The fourth major beekeeping invention of the mid 1800s was the extractor, a machine used to spin the honey out of the combs. After the beekeeper removes the beeswax capping over the cells of honey, the frames are placed in the extractor. As the extractor spins, centrifugal force removes the honey. Rita is loading frames of honey into the extractor in the Peace Bee Farm honey house. The output of the extractor is light amber spring wildflower honey.
--Richard

Sunday, August 2, 2009

Passion Flower in Bloom

The passion flower is truly one of the showiest of all of the wildflowers. A break in the rain found the flowers of this climbing vine being worked heavily by honey bees as well as a number of different species of solitary bees. The honey bees climbed into the pale purple bloom and collected pollen while hanging upside down from the large exposed anthers. As the bees groom the abundant pollen from their hairy bodies, they brush some onto the sticky surface of the flower’s stigma. This transfer of pollen is a necessary step in the reproduction of the passion flower. After pollination, it produces its fruit, a lemon-sized berry called a maypop. Inside the maypop are seeds which are favored by songbirds, particularly bobwhite quail. The honey bee helps provide food for wildlife by pollinating plants.

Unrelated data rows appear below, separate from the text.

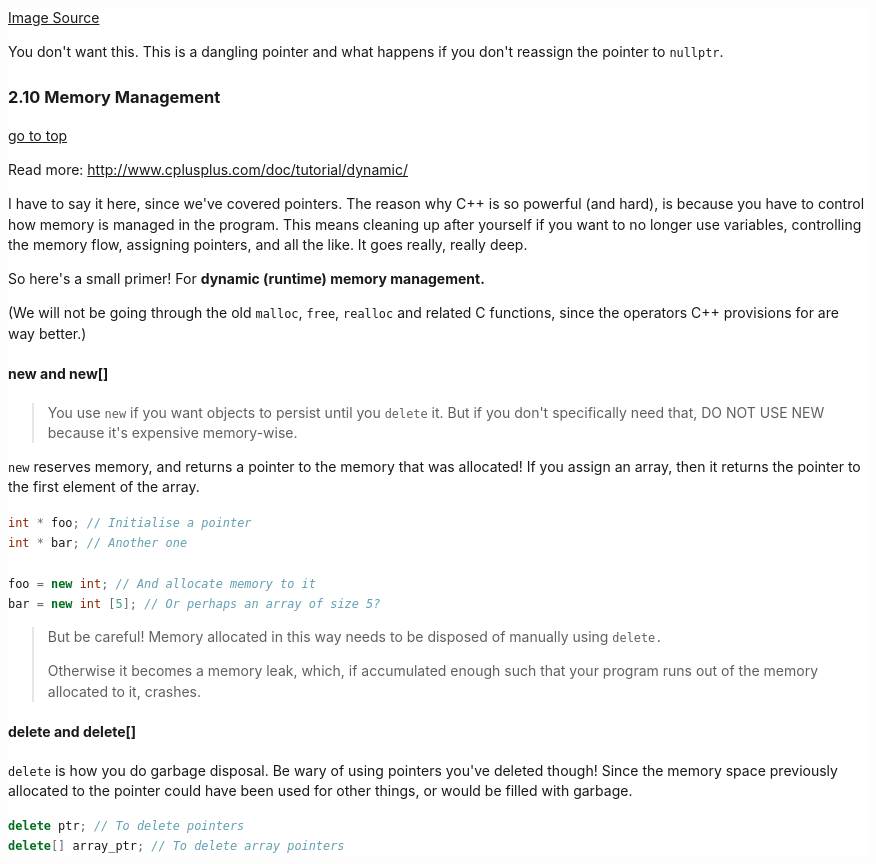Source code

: [Image Source](<https://www.studytonight.com/cpp/memory-management-in-cpp.php>)

You don't want this. This is a dangling pointer and what happens if you don't reassign the pointer to `nullptr`.



### 2.10 Memory Management <a name="2.10"></a>

[go to top](#top)

Read more: http://www.cplusplus.com/doc/tutorial/dynamic/

I have to say it here, since we've covered pointers. The reason why C++ is so powerful (and hard), is because you have to control how memory is managed in the program. This means cleaning up after yourself if you want to no longer use variables, controlling the memory flow, assigning pointers, and all the like. It goes really, really deep.

So here's a small primer! For **dynamic (runtime) memory management.**

(We will not be going through the old `malloc`, `free`, `realloc` and related C functions, since the operators C++ provisions for are way better.)



#### **new and new[]**

> You use `new` if you want objects to persist until you `delete` it. But if you don't specifically need that, DO NOT USE NEW because it's expensive memory-wise.

`new` reserves memory, and returns a pointer to the memory that was allocated! If you assign an array, then it returns the pointer to the first element of the array.

```c++
int * foo; // Initialise a pointer
int * bar; // Another one

foo = new int; // And allocate memory to it
bar = new int [5]; // Or perhaps an array of size 5?
```

>  But be careful! Memory allocated in this way needs to be disposed of manually using `delete.`
>
> Otherwise it becomes a memory leak, which, if accumulated enough such that your program runs out of the memory allocated to it, crashes.



#### **delete and delete[]**

`delete` is how you do garbage disposal. Be wary of using pointers you've deleted though! Since the memory space previously allocated to the pointer could have been used for other things, or would be filled with garbage.

```c++
delete ptr; // To delete pointers
delete[] array_ptr; // To delete array pointers
```


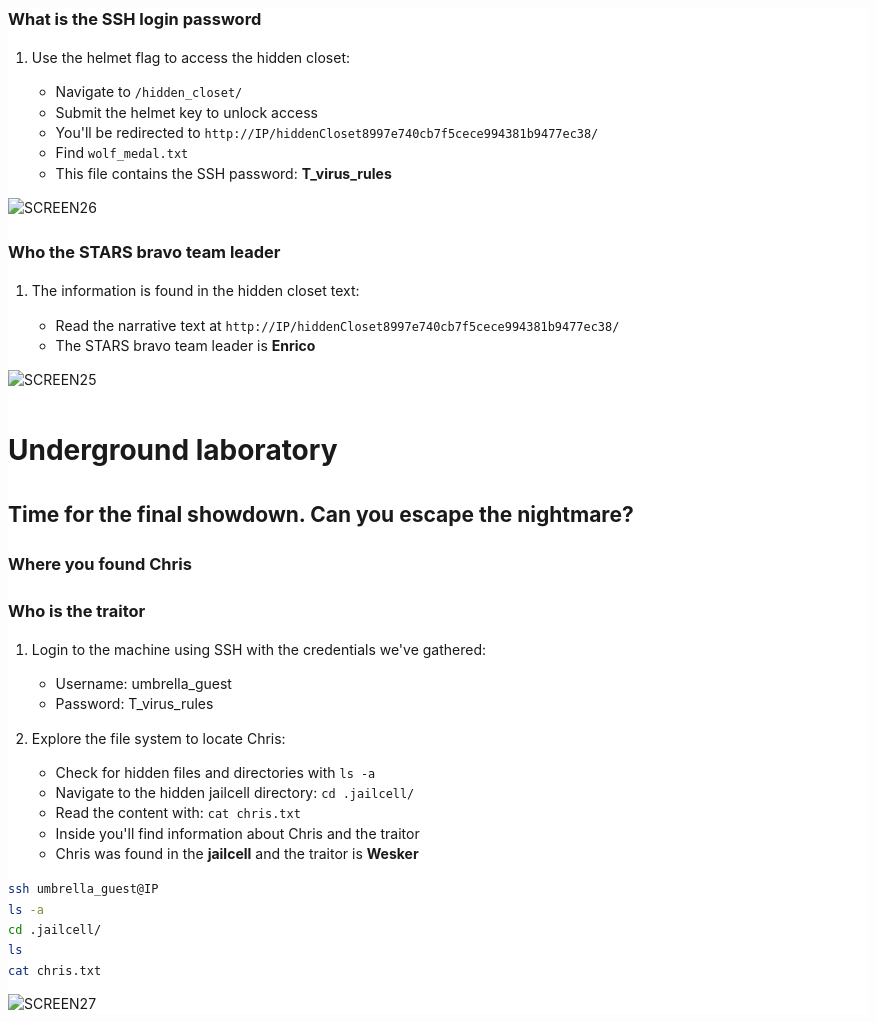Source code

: ### What is the SSH login password

1. Use the helmet flag to access the hidden closet:

   - Navigate to `/hidden_closet/`
   - Submit the helmet key to unlock access
   - You'll be redirected to `http://IP/hiddenCloset8997e740cb7f5cece994381b9477ec38/`
   - Find `wolf_medal.txt`
   - This file contains the SSH password: **T_virus_rules**

![SCREEN26](https://github.com/user-attachments/assets/7a9a5533-2171-4b6c-92d0-1056bb913301)

### Who the STARS bravo team leader

1. The information is found in the hidden closet text:

   - Read the narrative text at `http://IP/hiddenCloset8997e740cb7f5cece994381b9477ec38/`
   - The STARS bravo team leader is **Enrico**

![SCREEN25](https://github.com/user-attachments/assets/8c264cae-d602-43eb-9a1e-f580597f1ac0)

# Underground laboratory

## Time for the final showdown. Can you escape the nightmare?

### Where you found Chris

### Who is the traitor

1. Login to the machine using SSH with the credentials we've gathered:

   - Username: umbrella_guest
   - Password: T_virus_rules

2. Explore the file system to locate Chris:
   - Check for hidden files and directories with `ls -a`
   - Navigate to the hidden jailcell directory: `cd .jailcell/`
   - Read the content with: `cat chris.txt`
   - Inside you'll find information about Chris and the traitor
   - Chris was found in the **jailcell** and the traitor is **Wesker**

```Bash
ssh umbrella_guest@IP
ls -a
cd .jailcell/
ls
cat chris.txt
```

![SCREEN27](https://github.com/user-attachments/assets/c83ba177-468d-45f4-886b-086a562cee7a)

The passion flower is an herbal remedy used to treat sleep disorders and to relieve pain. Its aerial foliage is collected for this herbal use. Passion flower is a native of the southern United States as well as Central and South America. Click on the photo to see one honey bee grooming pollen onto its honey baskets while two others arrive to forage. The honey bee on the left already has a partial load of pollen in its pollen baskets located on the hind legs. This beautiful plant clearly illustrates how flowering plants attract bees and as a result get reproduced.